季时忻扭头,虽然震惊,却没有过多的愤怒:“闻行。刚才怎么说的?”

闻行得寸进尺,反正都睁眼、还被季时忻抓包了,他也不装了。

闻行凑上前,在季时忻跟前狂眨睫毛:“眼睛疼哥哥。好像有东西落进眼睛里了。你帮我看看,我眼睛是不是红了?”

季时忻压着唇角,一巴掌拍在闻行脸上:“这招现在不管用了。”

闻行挑眉,立刻换了个说辞:“那我帮哥哥一起,后面的拉链,一个人可能不方便,我帮哥哥拉。”

季时忻正要拒绝,有什么好拉的,不是穿一会儿就可以换了吗?

“你,看也看了,我能不能现在就……”换掉。

“唔。”

“别动哥哥。”

有力的大掌箍在季时忻腰侧,闻行扶住他:“我再帮你拉拉链。要是乱动的话,我怕夹到你的肉。会疼的哥哥。”

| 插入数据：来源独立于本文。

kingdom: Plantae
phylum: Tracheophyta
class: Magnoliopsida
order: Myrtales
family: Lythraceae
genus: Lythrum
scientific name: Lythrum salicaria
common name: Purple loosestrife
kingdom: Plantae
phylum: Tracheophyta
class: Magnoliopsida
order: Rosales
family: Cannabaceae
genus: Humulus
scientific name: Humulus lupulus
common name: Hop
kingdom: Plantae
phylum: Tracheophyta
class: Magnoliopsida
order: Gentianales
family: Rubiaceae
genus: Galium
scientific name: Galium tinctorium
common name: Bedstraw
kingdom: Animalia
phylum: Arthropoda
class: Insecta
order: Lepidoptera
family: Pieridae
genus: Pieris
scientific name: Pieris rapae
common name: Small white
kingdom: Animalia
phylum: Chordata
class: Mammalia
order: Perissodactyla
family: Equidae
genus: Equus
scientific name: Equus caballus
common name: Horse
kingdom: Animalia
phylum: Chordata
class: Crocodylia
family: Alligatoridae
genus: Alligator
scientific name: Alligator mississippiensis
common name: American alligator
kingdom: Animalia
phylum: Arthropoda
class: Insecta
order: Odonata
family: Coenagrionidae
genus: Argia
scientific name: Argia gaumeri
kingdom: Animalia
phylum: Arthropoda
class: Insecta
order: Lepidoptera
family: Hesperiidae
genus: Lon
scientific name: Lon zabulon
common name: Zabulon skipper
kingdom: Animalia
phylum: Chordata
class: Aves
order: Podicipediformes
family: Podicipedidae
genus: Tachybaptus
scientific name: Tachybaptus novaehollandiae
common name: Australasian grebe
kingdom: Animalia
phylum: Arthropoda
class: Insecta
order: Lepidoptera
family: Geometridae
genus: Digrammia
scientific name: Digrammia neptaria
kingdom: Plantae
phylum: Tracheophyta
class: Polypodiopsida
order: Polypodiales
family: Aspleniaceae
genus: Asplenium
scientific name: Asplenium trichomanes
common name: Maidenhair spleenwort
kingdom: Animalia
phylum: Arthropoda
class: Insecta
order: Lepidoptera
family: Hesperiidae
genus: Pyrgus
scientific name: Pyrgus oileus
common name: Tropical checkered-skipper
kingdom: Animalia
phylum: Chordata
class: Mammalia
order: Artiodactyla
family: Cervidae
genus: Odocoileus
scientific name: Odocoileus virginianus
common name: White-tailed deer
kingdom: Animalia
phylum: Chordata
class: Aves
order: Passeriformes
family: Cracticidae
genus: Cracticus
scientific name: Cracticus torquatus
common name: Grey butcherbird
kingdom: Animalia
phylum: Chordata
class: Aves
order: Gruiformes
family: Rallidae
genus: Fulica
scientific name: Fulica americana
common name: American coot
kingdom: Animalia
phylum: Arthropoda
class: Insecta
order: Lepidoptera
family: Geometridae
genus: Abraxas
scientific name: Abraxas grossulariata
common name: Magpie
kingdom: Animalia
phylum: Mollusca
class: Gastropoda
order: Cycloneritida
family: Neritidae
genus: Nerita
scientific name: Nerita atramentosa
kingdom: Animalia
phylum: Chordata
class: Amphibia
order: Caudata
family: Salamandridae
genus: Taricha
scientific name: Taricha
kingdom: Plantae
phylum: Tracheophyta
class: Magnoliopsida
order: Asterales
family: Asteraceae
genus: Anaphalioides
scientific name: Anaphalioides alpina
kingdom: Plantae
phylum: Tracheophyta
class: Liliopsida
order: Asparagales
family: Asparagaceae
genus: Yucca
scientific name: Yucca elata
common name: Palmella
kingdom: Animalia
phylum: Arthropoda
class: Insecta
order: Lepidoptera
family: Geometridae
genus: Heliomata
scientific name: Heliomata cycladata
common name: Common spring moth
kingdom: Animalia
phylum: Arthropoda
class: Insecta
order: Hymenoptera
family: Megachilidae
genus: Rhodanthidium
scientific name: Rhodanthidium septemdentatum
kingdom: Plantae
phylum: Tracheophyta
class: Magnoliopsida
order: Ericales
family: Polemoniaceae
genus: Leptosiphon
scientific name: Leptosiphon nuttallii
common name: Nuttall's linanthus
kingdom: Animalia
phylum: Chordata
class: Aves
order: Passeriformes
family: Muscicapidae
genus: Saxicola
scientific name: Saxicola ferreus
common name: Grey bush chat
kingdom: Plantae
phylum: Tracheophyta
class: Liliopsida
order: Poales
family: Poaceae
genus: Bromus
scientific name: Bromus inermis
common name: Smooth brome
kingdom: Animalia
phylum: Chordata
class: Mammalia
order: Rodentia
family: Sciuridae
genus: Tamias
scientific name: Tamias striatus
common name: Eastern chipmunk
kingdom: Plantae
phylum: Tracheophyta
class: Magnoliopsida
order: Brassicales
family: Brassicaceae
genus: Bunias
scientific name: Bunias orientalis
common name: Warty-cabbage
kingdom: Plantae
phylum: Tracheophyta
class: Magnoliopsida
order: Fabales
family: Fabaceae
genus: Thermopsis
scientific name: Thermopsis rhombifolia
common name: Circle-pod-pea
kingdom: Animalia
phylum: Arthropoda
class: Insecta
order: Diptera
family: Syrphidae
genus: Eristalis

季时忻忽然有种不妙的预感,他看向闻行下滑的手,试探问道:“你不会想看我穿一晚上裙子吧?”

闻行装傻:“可以吗?哥哥。”

那就是想。

季时忻绷着小脸,严肃拒绝:“不行。”

就算闻行,可能有那种特殊的奇怪的癖好,但是——

闻行:“那多穿一小时行不行?”

“10分钟,就10分钟哥哥。10分钟之后,你要是想换掉,我绝不阻拦。”

从一晚,到10分钟。

好像也能接受。

季时忻刚点头,身体忽然一重。他再次被闻行压倒。

闻行像大狗一样蹭他的脖子:“哥哥怎么这么好?”

柔滑的布料像水流一样,从闻行手中滑过。

青年盖住季时忻,像是用密不透风的大网,网住了一条雪白的鱼。

季时忻一怔,他动不了了。

这裙子确实比他想象中要紧得多。坐着的时候还勉强活动,一旦躺下,好像真的变成了一条任人宰割的鱼。

不过……

对方是闻行,应该不会有危险。

“哥哥好漂亮。”闻行不吝夸奖,眼底的愉悦满溢而出。

闻行说了很长一段话,清越华丽的音色,让本就困倦的季时忻愈发大脑混沌。

少年迷迷糊糊差点睡着。

直到腿侧一热,季时忻蓦地清醒。

他对上闻行含笑的双眼,总觉得如果对方看起来不是忠诚温和的大狗,而是一只狡猾的狐狸、凶狠的狼。

闻行:“哥哥,你答应了我两样事。穿裙子是第1件,还有一件呢。”

季时忻懵懵懂懂,下意识想问第2件事是什么?

可闻行用实际行动告诉他,让他彻彻底底感切了一番。

裙子很紧,尤其是下摆的收口。

修身紧致的款式,连膝盖都分不开。

裙摆卡住时,弧度异样明显。

季时忻呜咽出几声哭腔,闻行替他擦去额间的汗水,却没有要结束的意思。

闻行:“哥哥说不让查,那拜托哥哥帮我检验一下功能,总是可以吧。”

季时忻意识恍惚,一团高大的影子在眼前上下伏动。

明明开着灯,可整个天花板视野被尽数挡住。

让他沉醉的声音在耳边3d环绕。

闻行说的话太多,季时忻只捕捉到一句。

闻行问他,最近是不是路走多了,腿好像磨破皮了。

季时忻无意识咬上闻行伸过来的手腕。